Start of DATA EXCERPTS

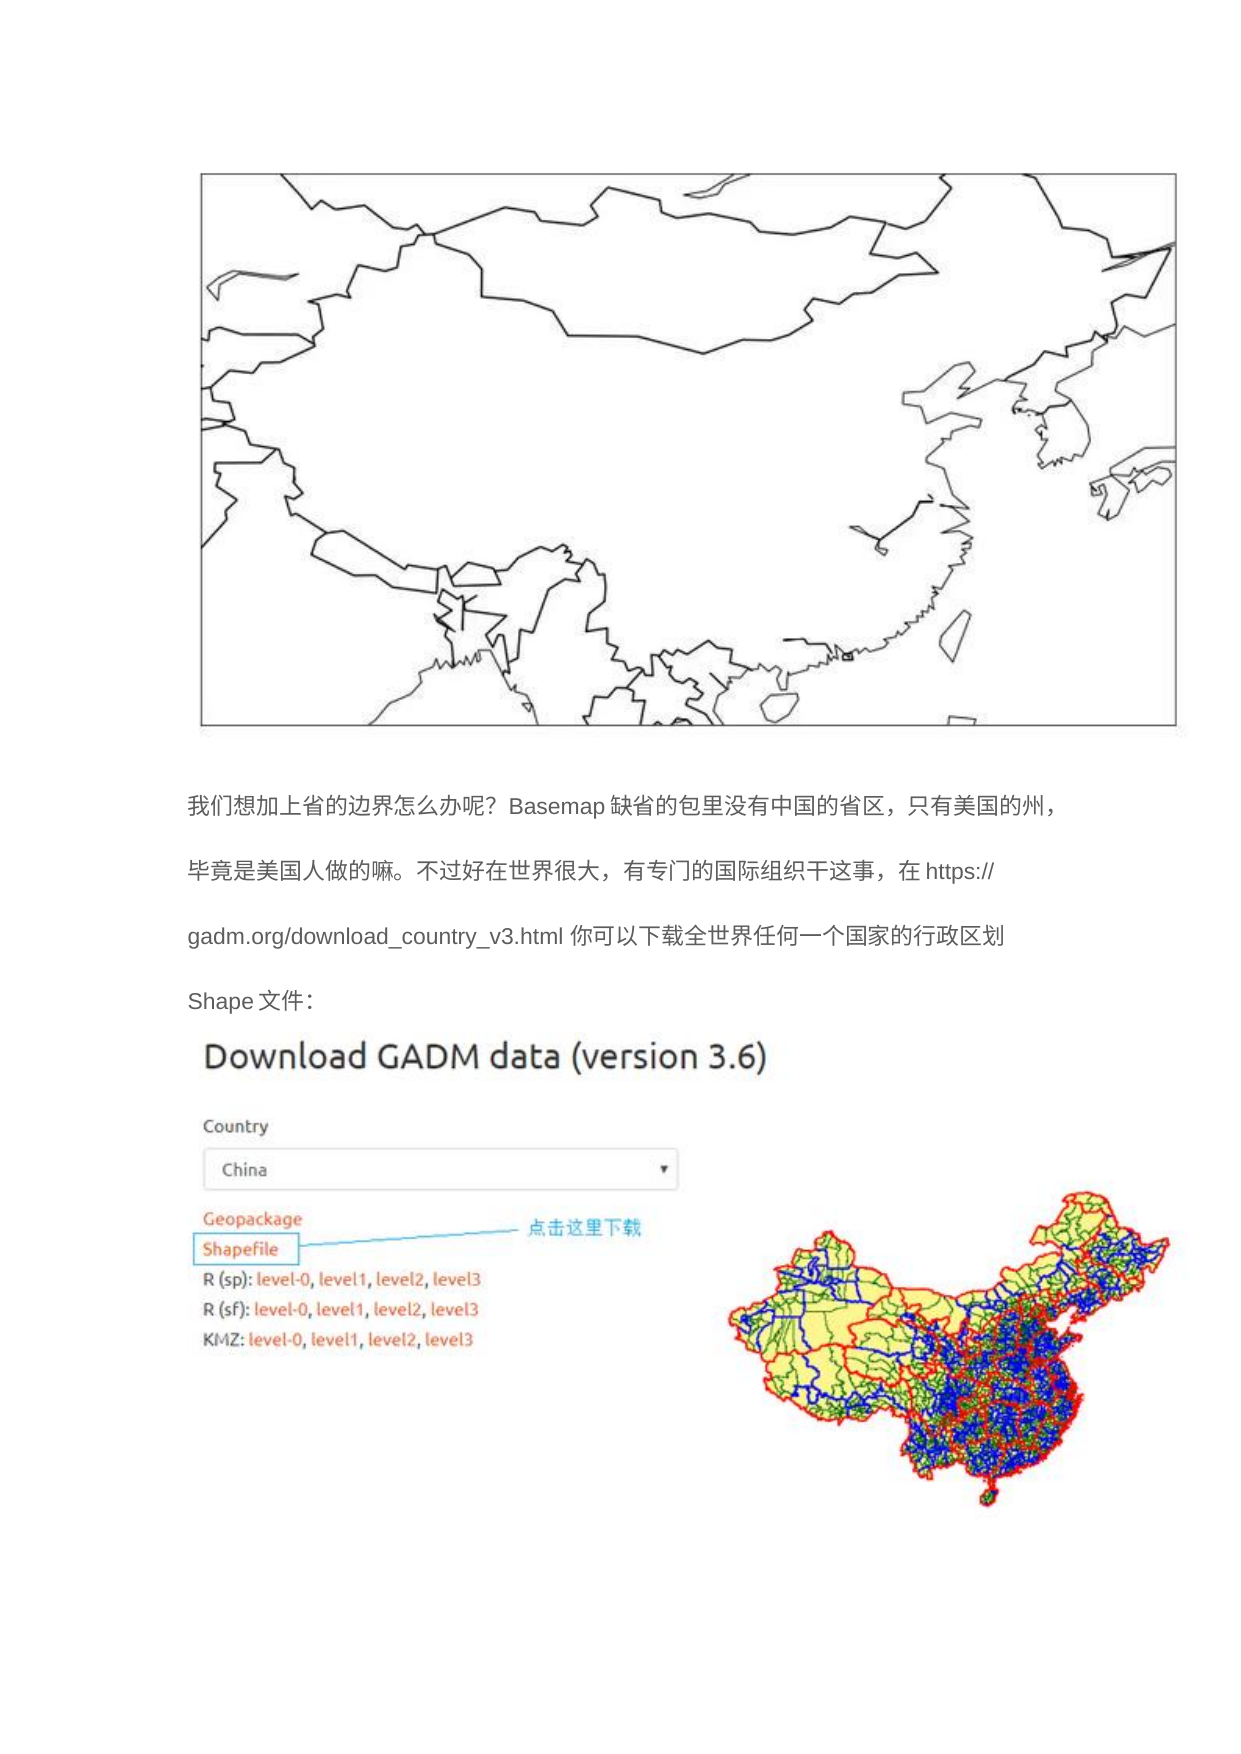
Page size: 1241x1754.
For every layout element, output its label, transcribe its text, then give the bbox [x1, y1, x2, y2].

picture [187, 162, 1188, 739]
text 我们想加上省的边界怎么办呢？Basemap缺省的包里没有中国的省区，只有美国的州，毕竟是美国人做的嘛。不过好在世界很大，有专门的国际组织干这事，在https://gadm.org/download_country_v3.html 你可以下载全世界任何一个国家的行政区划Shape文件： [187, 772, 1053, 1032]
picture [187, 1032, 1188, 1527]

End of DATA EXCERPTS
Start of DATA EXCERPTS

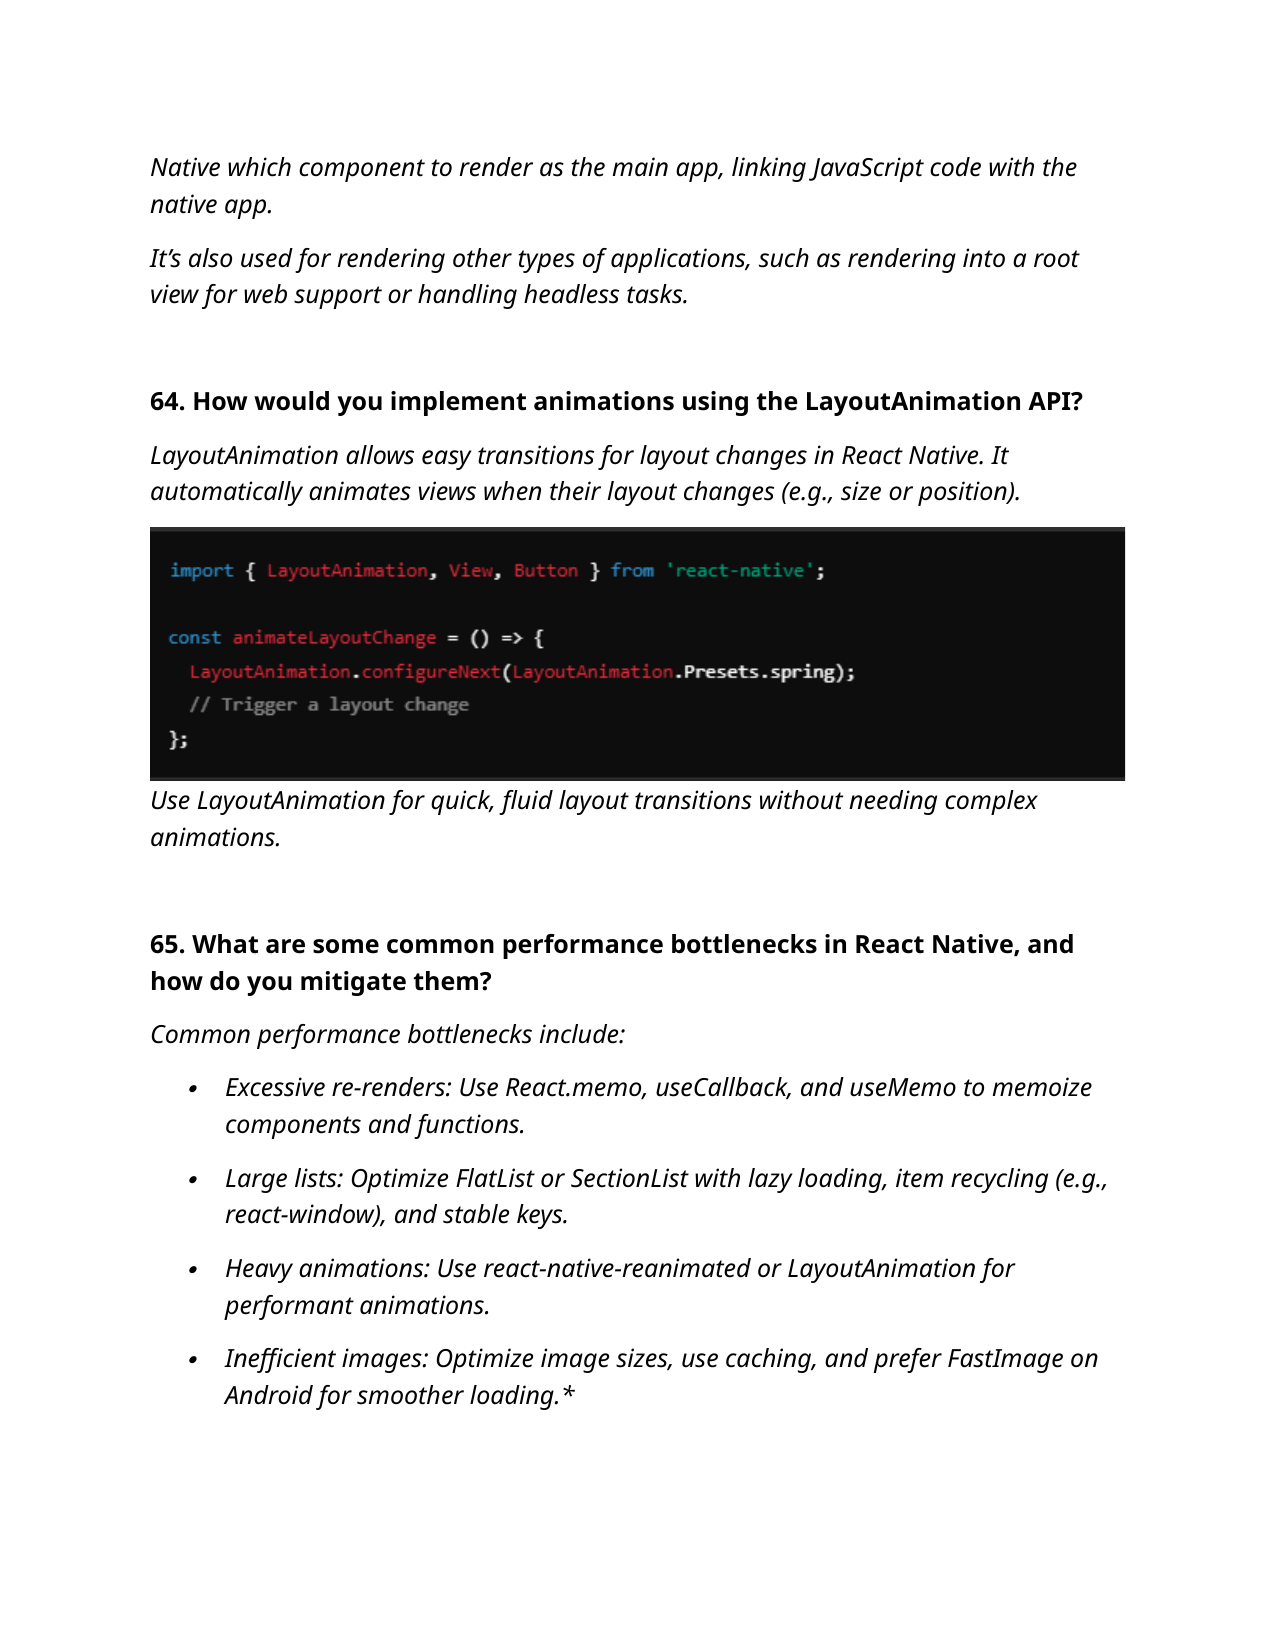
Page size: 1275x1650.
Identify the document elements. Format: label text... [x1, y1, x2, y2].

End of DATA EXCERPTS

Please count the lines in the material above where the word "size" occurs, and give only the number.

__TASK RESPONSE__:
2